The method of evaluating the fit of a restoration needs discussion. In the literature, mostly 2D methods in the form of a replica technique are used.¹⁸ However, 2D methods seem to be less favorable than 3D as only point-to-point measurements can be carried out. The 2D method does not allow an entire circumferential analysis and can thus be seen only as an approximation because preselected points and distances instead of real geometries are used. In this study, approximately 20,000 points were used for the 3D analysis of each specimen. This is in strong contrast to the usual three to five linear measurements usually performed for 2D analysis. 3D methods may thus provide a better interpretation of restoration fit.
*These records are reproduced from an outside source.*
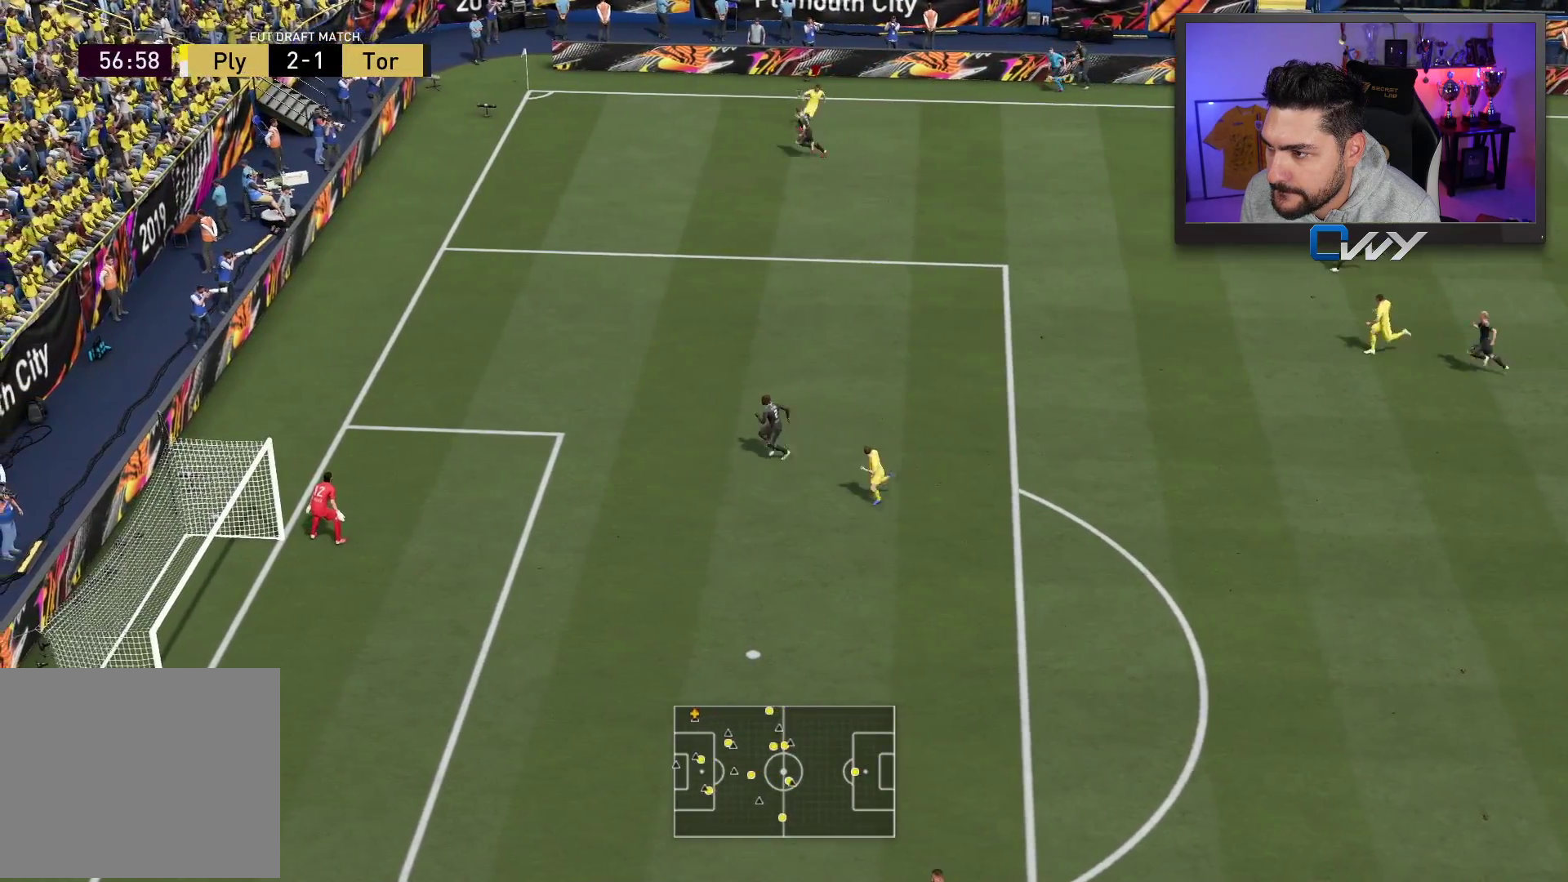
{"buttons": [], "left_stick": "down-left", "right_stick": "center", "events": [[67, "TRIANGLE", "up"], [467, "L3", "up"], [483, "left_stick", "down-left"]]}
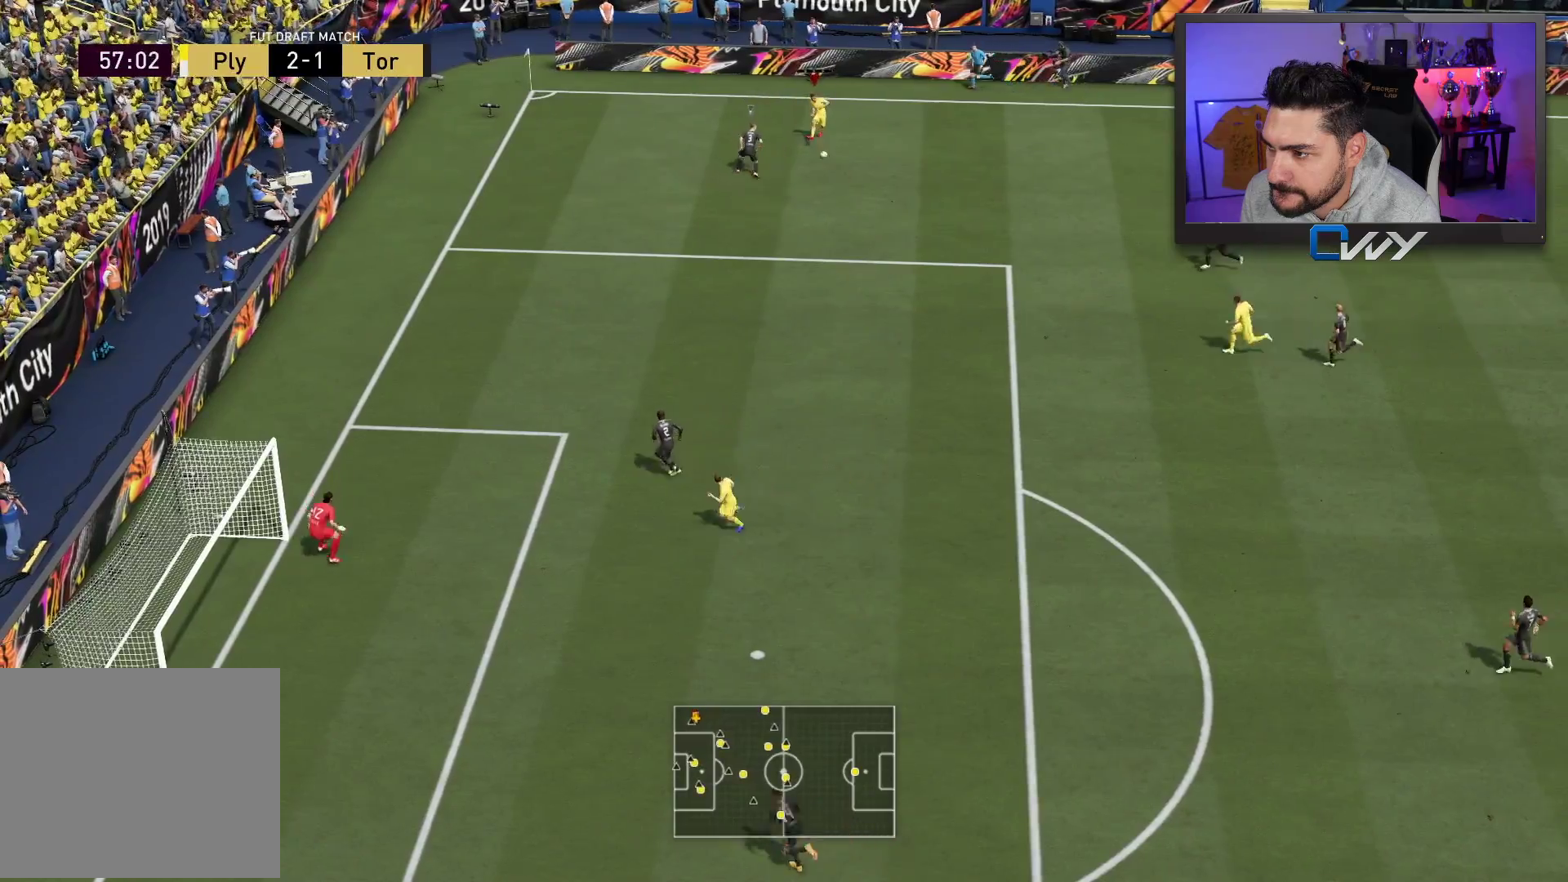
{"buttons": ["L3"], "left_stick": "down-left", "right_stick": "center", "events": [[267, "L3", "down"]]}
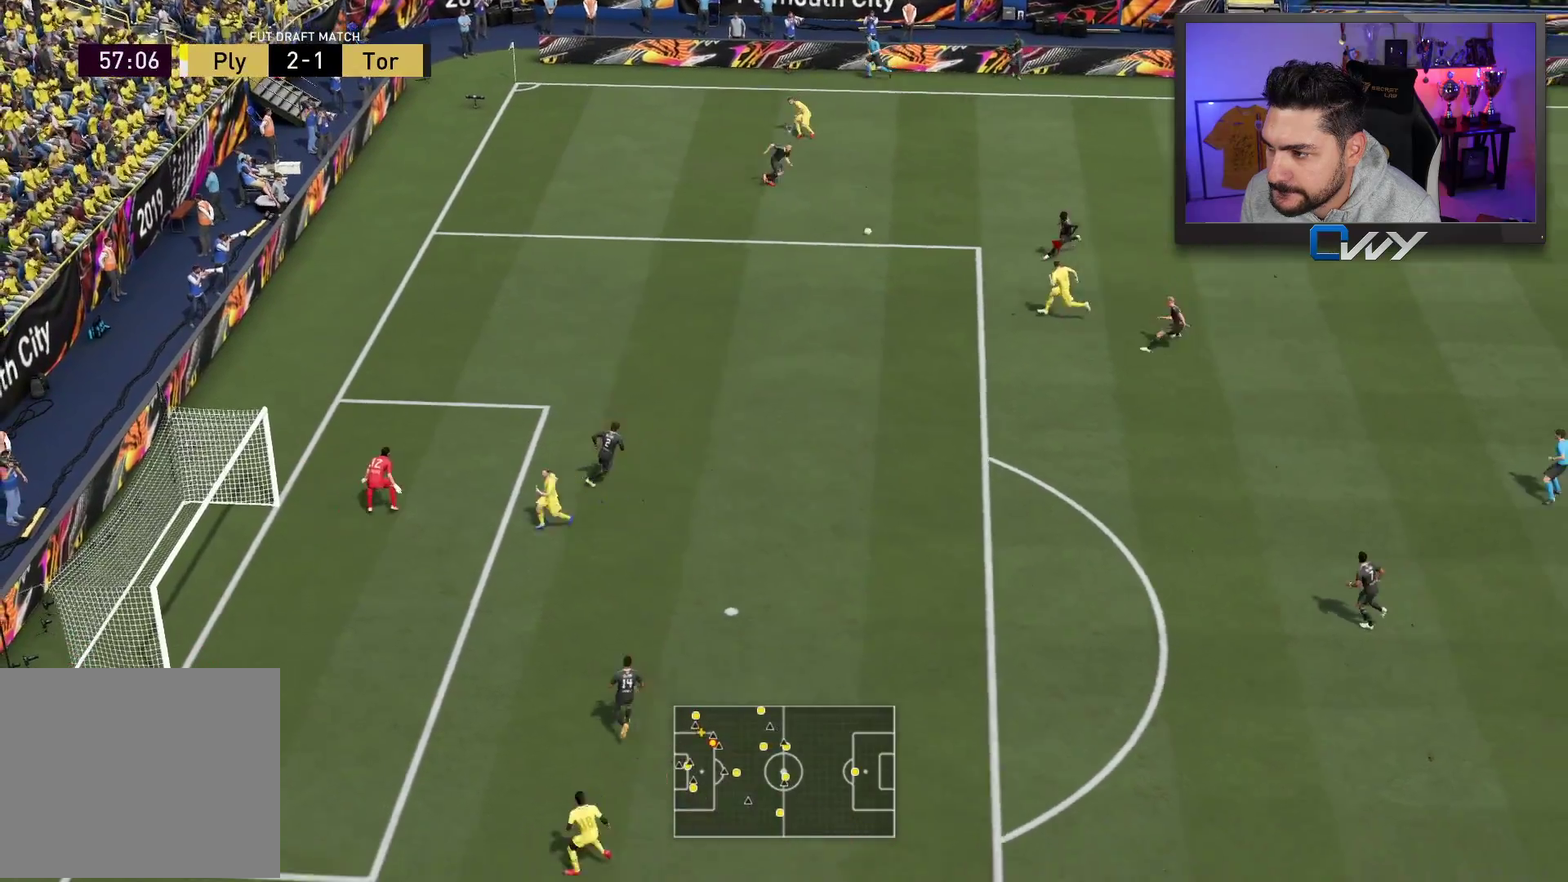
{"buttons": ["L3"], "left_stick": "down-left", "right_stick": "center", "events": []}
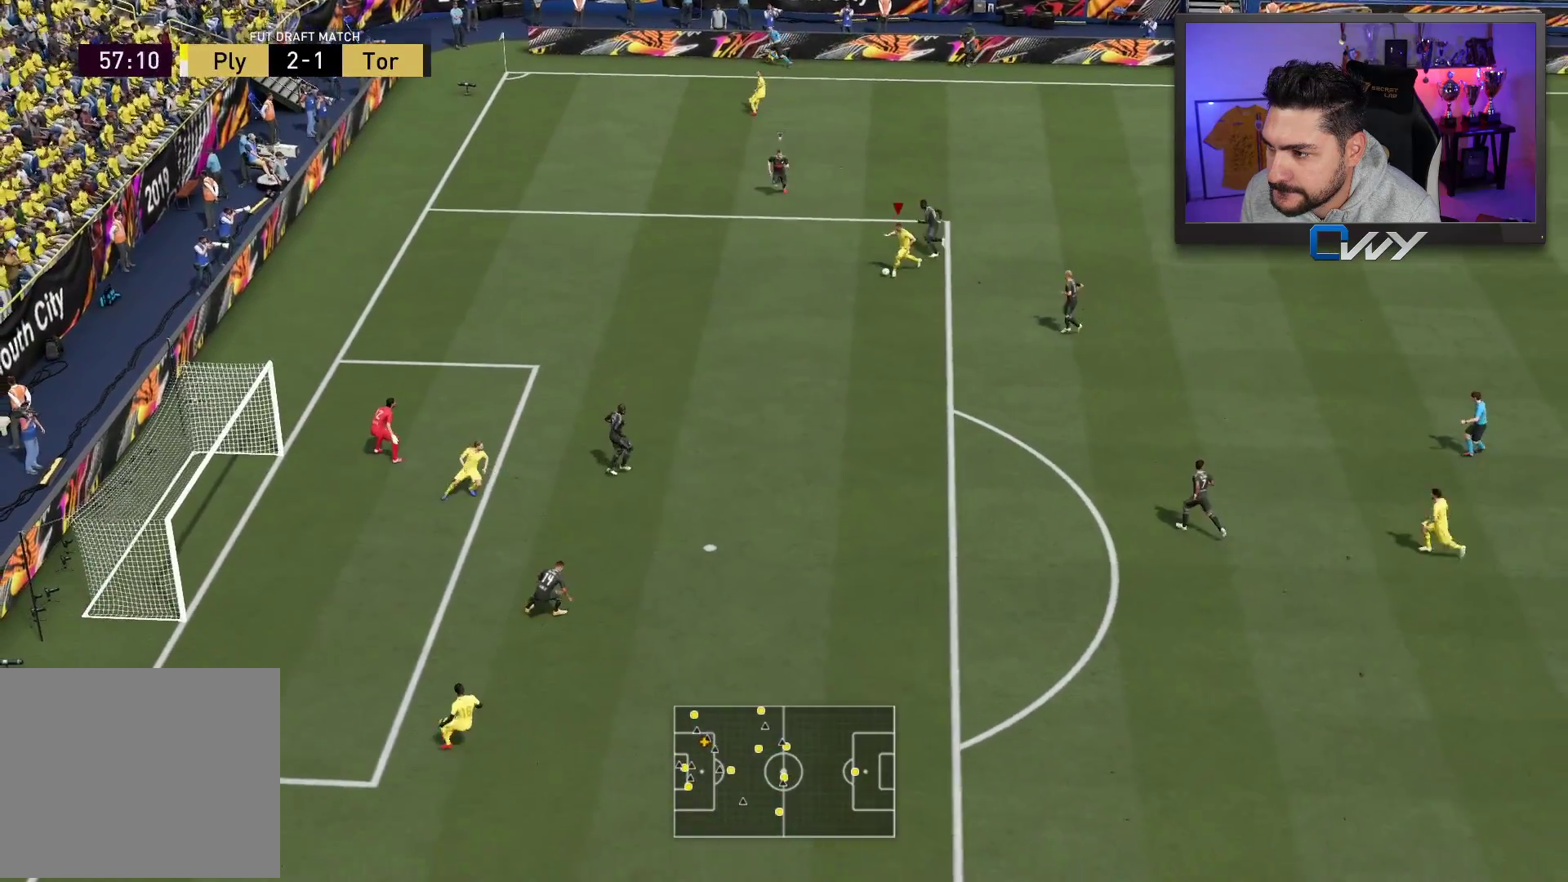
{"buttons": ["L3"], "left_stick": "down-left", "right_stick": "center", "events": [[17, "right_stick", "left"], [117, "right_stick", "up-right"], [200, "right_stick", "center"]]}
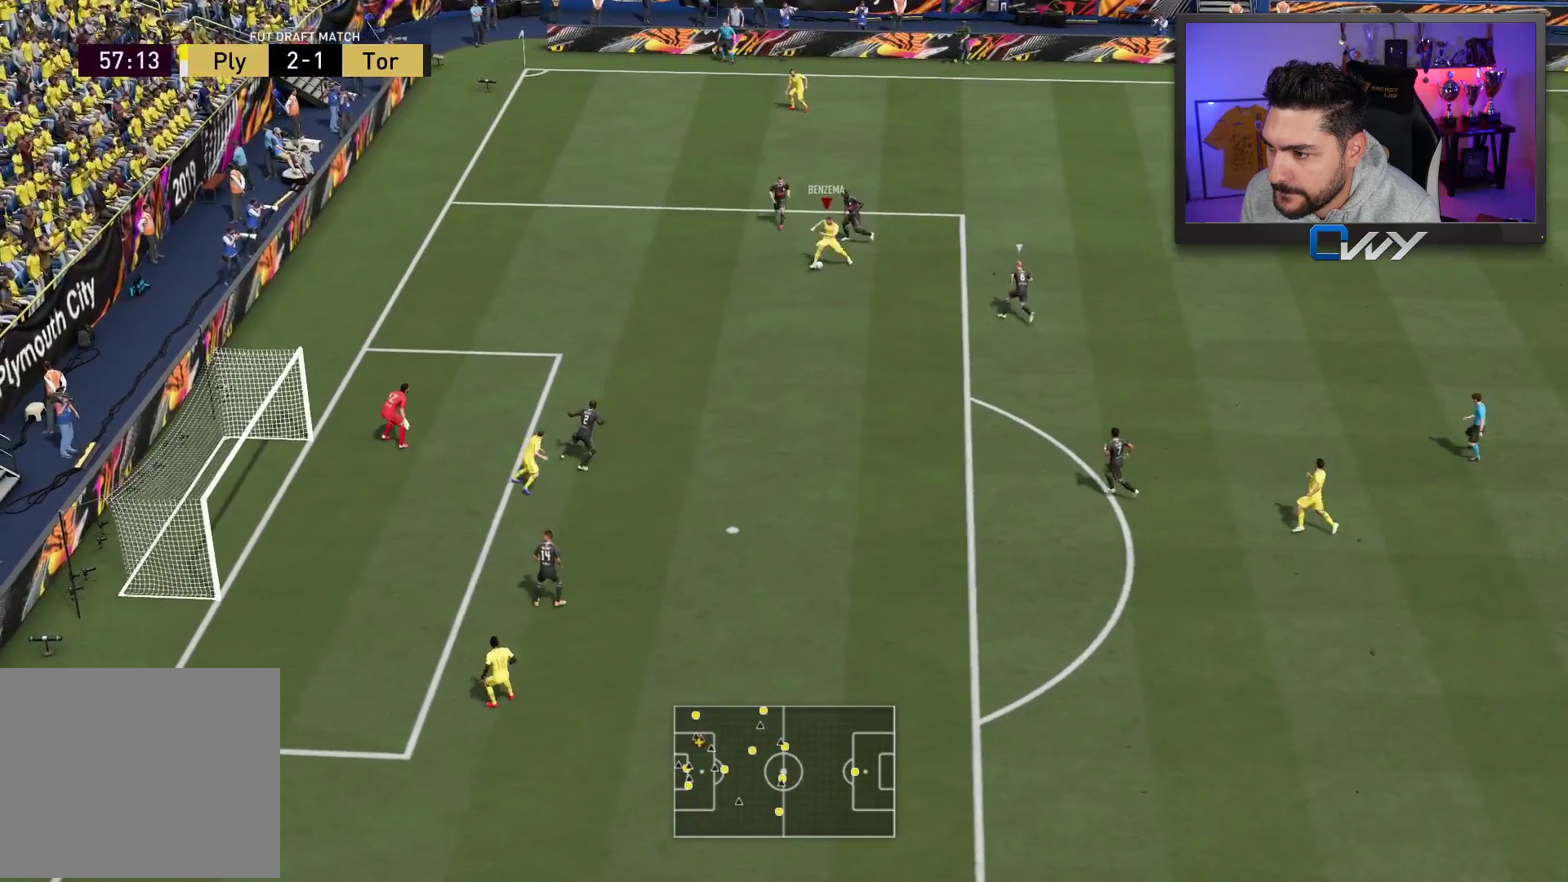
{"buttons": ["L3"], "left_stick": "down-left", "right_stick": "center", "events": []}
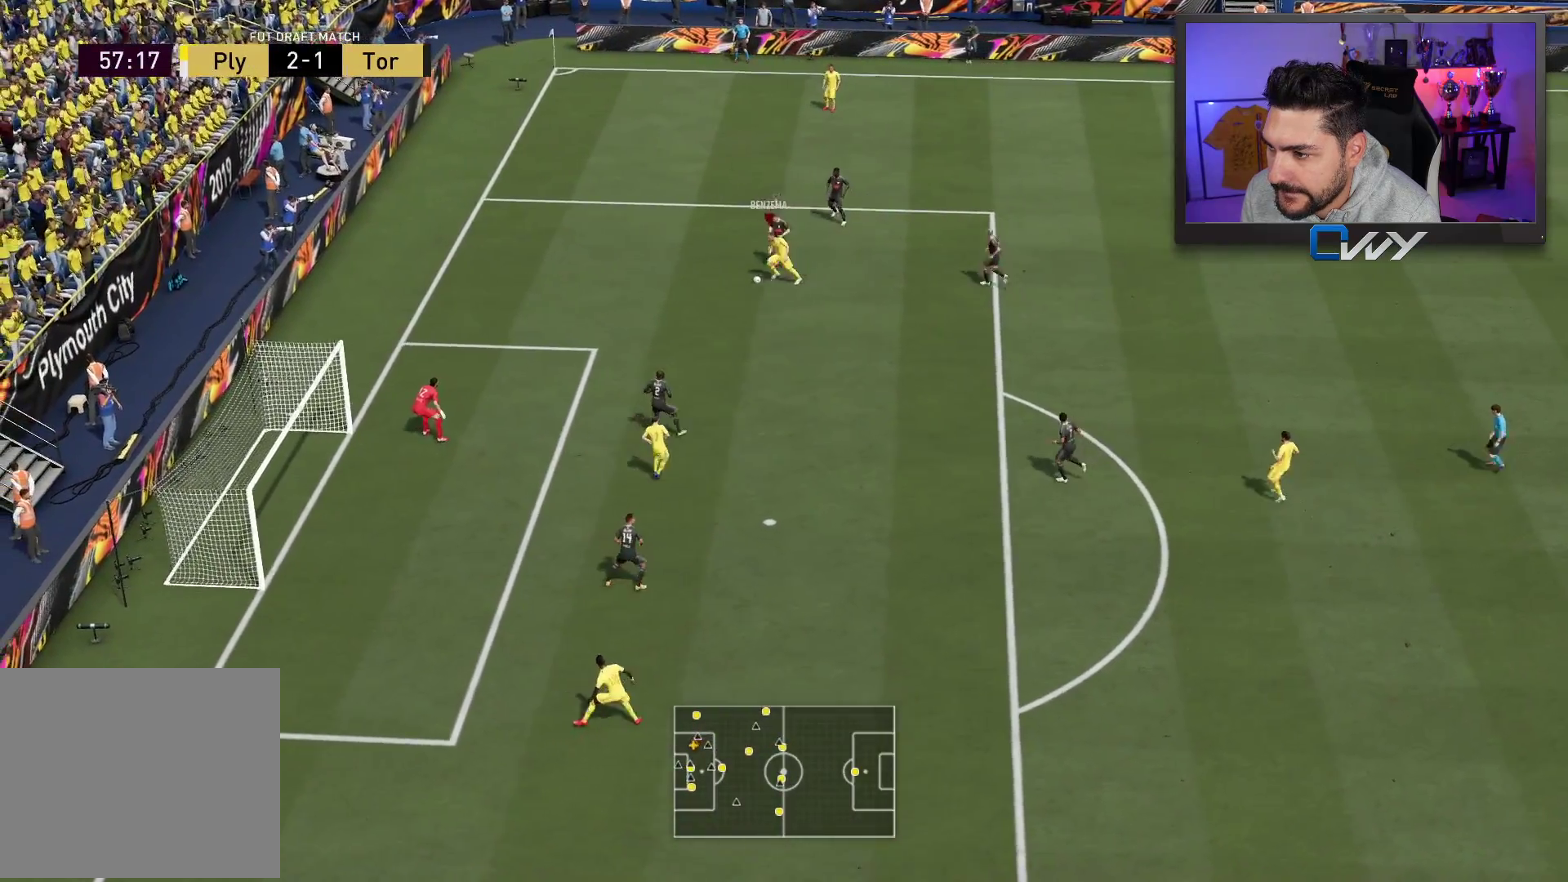
{"buttons": ["L3"], "left_stick": "down", "right_stick": "center", "events": [[33, "left_stick", "down"]]}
Only a few 3D methods have been described in the literature, and all those are highly technique sensitive and not easily applicable.^19,20 The 3D method described in this study using intraoral scanning devices represents a far more clinically applicable approach. However, it does not represent a full digital approach and can be designated a 3D hybrid method as it describes the digitalization of an analog silicone layer and its further digital assessment.

The in vivo precision of the CEREC Omnicam intraoral scanner used in this study has been described in the recent literature for quadrant and full-arch scans with 37.4 ± 8.1 μm and 48.6 ± 11.6 μm, respectively (mean ± SD).^21,22 In this study, quadrant scans of a typodont were performed with local analysis of a single tooth area. Digital models are always a result of a matching process of single images with specific overlapping areas. Insufficient scientific data are available that analyze intraoral scanners' local accuracy for small regions such as a single tooth. It is important to mention that both complex geometric information, lack of surface texture details, in vivo conditions, and incorrect scanning strategy might significantly worsen the local scanning accuracy of intraoral scanners. Our own data (not yet published) reveal that the ideal in vitro accuracy of the CEREC Omnicam can be up to 10-15 μm for single teeth.

Many studies investigating the fit of restorations focus only on the overall internal fit.⁵ This study represents a unique approach, investigating specific areas of internal fit three-dimensionally dependent on different CAM strategies using intraoral scanning. Many factors influencing the final fit of restorations have been described in the literature.^6,23,24 Several consequences have been reported for poor internal fit of restorations such as secondary caries, periodontal inflammation, retention loss, pulpal inflammation, and reduced fracture toughness.^25-27 This study thus demonstrates the clinical importance of the proper choice of CAM strategy as one important variable for the fitting accuracy of CAD/CAM fabricated restorations within the digital workflow. Because of the rapid development of CAD/CAM technology, improvements in the field of CAM fabrication are highly likely to occur in the future.

CONCLUSION

CAM strategy influenced the internal adaptation of ZLS partial crowns fabricated with a chairside CAD/CAM system. Sensible selection of specific areas of internal adaptation and fit is an important factor in evaluating CAM accuracy of CAD/CAM systems.